Wyżełek niemiecki długowłosy i wielka rozpacz


Marina_22

Recommended Posts

Witajcie. Może już z was niektórzy wiedzą, inni może nie, ale posiadam 2 cudowne psiaczki. Jedna to suczka Fojbe BOSA, która aktualnie ma 7 miesięcy, drugi psiak to Meflo mający 6 miesięcy. Fojbe była przemyślanym zakupem z dobrej hodowli, wymarzonym pieskiem, od początku przywiązałam ogromna wagę na szkolenie posłuszeństwa i aktualnie nie mam z nią żadnych problemów. Jedynym kłopotem jest ten mały potworek- Meflo. Odkupiłam go w Hamburgu od faceta za jedyne 60 Euro. Psia nie ma rodowodu. Facet źle się nim zajmował. Meflo siedział sam 8-9 godzin, był wyprowadzany na 10min przed blok i to wszystko, a gdy załatwił potrzeby w domu dostawał klapsy. Postanowiłam dać mu szansę i zabrałam go do siebie. Gdy go wzięłam miał już 4 miesiące i wpojone pewne nawyki. Na samym wejściu wszystko niszczył. Kupiłam więc klatkę na czas mojej nieobecności i wszystko jest ok, ale przecież nie będę psiaka trzymać w klatkę nawet gdy jestem w domu! a on wtedy potrafi nieźle nabroić, gdy się czymś zajmę. Jest bardzo uparty i czasem muszę go ciągnąć na siłę do domu. Gdy do jego miski podejdzie Fojbe, to rzuca się na nią. Nie pozwala dotykać jej swoich zabawek. Na weterynarza ostatnio szczerzył zęby. A 2 tyg. temu gdy wracałam do domu z uczelni nie wierzyłam w to co zobaczyłam. Meflo wisiał na rolecie w oknie i nie chciał jej puścić, to była już przesada. Oddałam go jednemu koledze z uczelni, któremu odszedł amstaff, wcześniej miał rottka, bardzo kochał zwierzęta, więc myślałam, że sobie poradzi. Pies po 3 dniach został mi zwrócony. Ojciec podpowiada, żebym go oddała do schroniska, ale on myśli,że nasze polskie schroniska to pałace dla zwierząt, ma trochę inne wyobrażenie o schroniskach, bo mieszka w Niemczech. Kocham tego małego drania, ale nie radze sobie z nim! Wiem, że każdy pies ma inną osobowość, ale on przesadza. Ma codziennie zapewnione 3 godziny ruchu. Na spacerach to aniołek, przychodzi na zawołanie, świetnie bawi się z Fojbe, aportuje, wykonuje podstawowe komendy. Codziennie przez 20-30 min ćwiczę z nim posłuszeństwo, ale to nic nie daje. On na początku był lękliwy w niektórych sytuacjach. Potrzebuje porady czy nie lepiej będzie dla niego znaleźć dobry dom? rozważam również dobrego szkoleniowca, może on pomoże? doradźcie mi i nie oceniajcie mnie. Uratowałam go i robię co mogę, by mu pomóc, ale kurcze no nie wychodzi mi to za dobrze.
Pozdrawiam

Link to comment
Share on other sites

  • Replies 80
  • Created
  • Last Reply

Top Posters In This Topic

Nie mogę powstrzymać się od komentarza :shake: Odradzałam Ci parę miesięcy temu przygarnięcie tak wcześnie drugiego psa, później pisałam porady co zrobić ze szczenięciem tak aktywnej rasy jak wyżeł... Oto efekt...
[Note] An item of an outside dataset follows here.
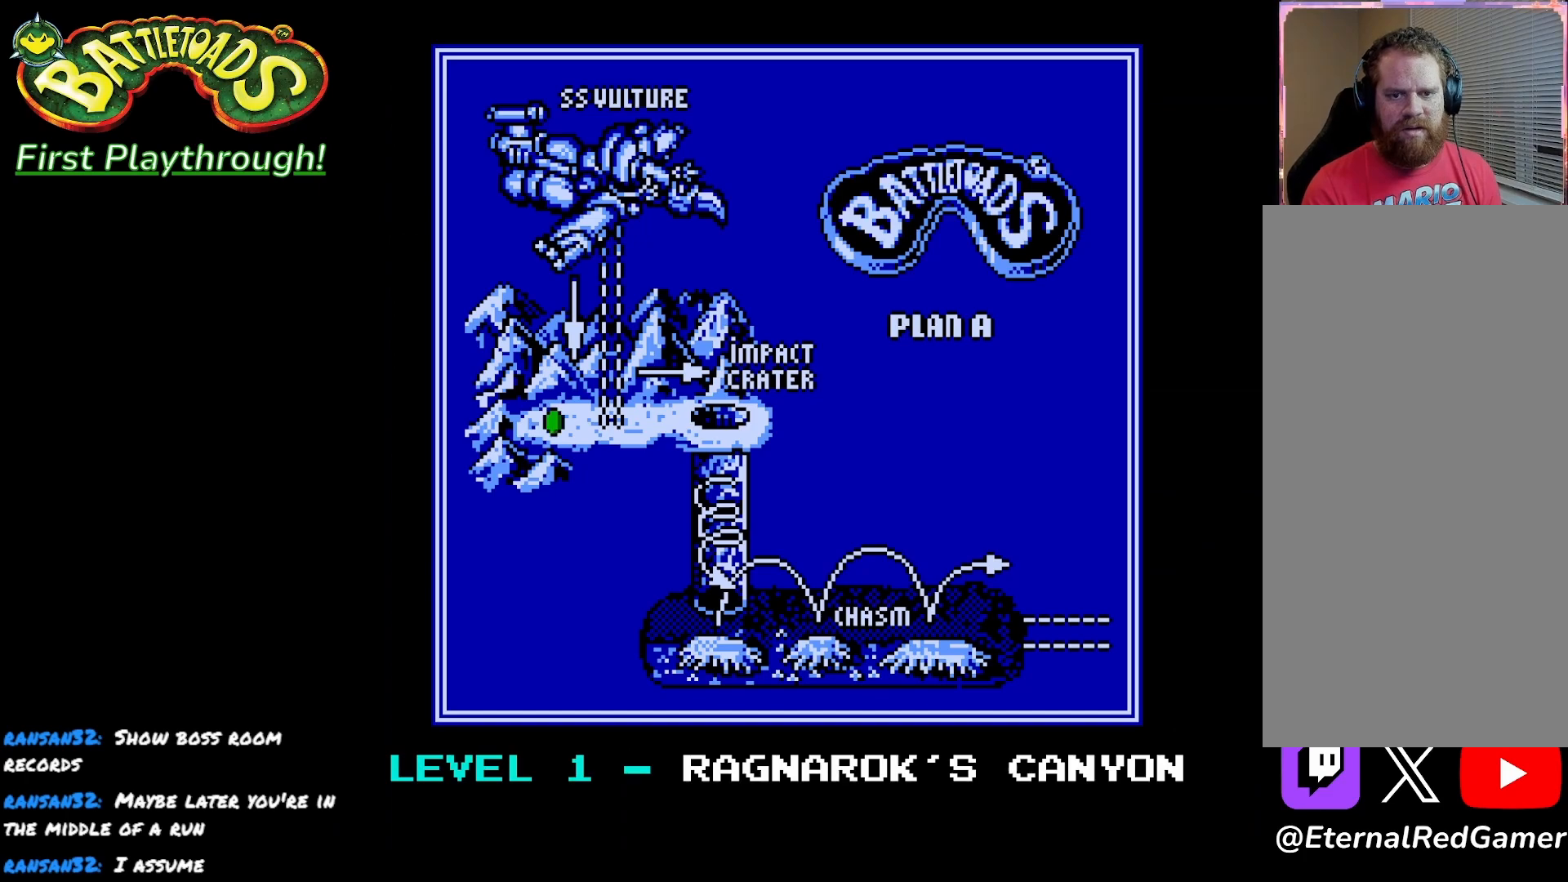
{"buttons": ["START"], "left_stick": "center", "right_stick": "center", "events": [[467, "START", "down"]]}
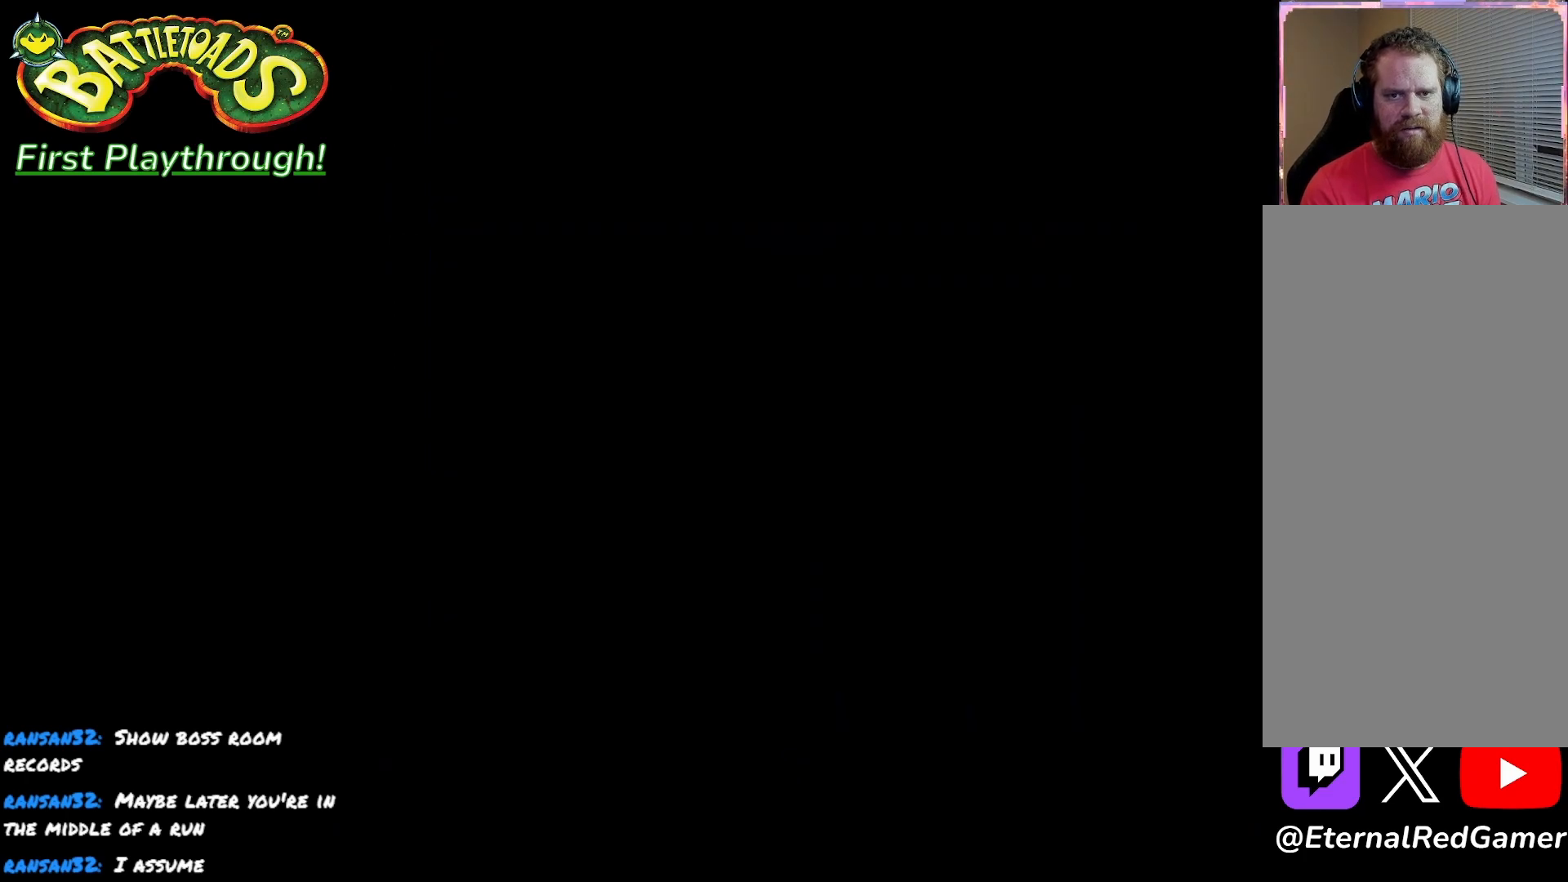
{"buttons": [], "left_stick": "center", "right_stick": "center", "events": [[183, "START", "up"]]}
Powtórzę się jeszcze raz: Twój wyżełek to normalny przedstawiciel swojej rasy, młode dorastające szczenię. Co jest w tym dziwnego, że po kilkugodzinnym pobycie w klatce energia go rozpiera i niszczy? Jak go szkolisz, jakie zajęcia mu organizujesz? Posiadając dwa psy trzeba być przygotowanym na to, że w niektórych sytuacjach będą ze sobą rywalizować. Każde pies rodzi się z instynktem obrony pożywienia, inaczej by nie przeżył, to my ludzie oduczamy ich tych zachowań i pokazujemy, że są niepotrzebne. Tak samo z wizytami u weterynarza, wszystkiego trzeba psa nauczyć.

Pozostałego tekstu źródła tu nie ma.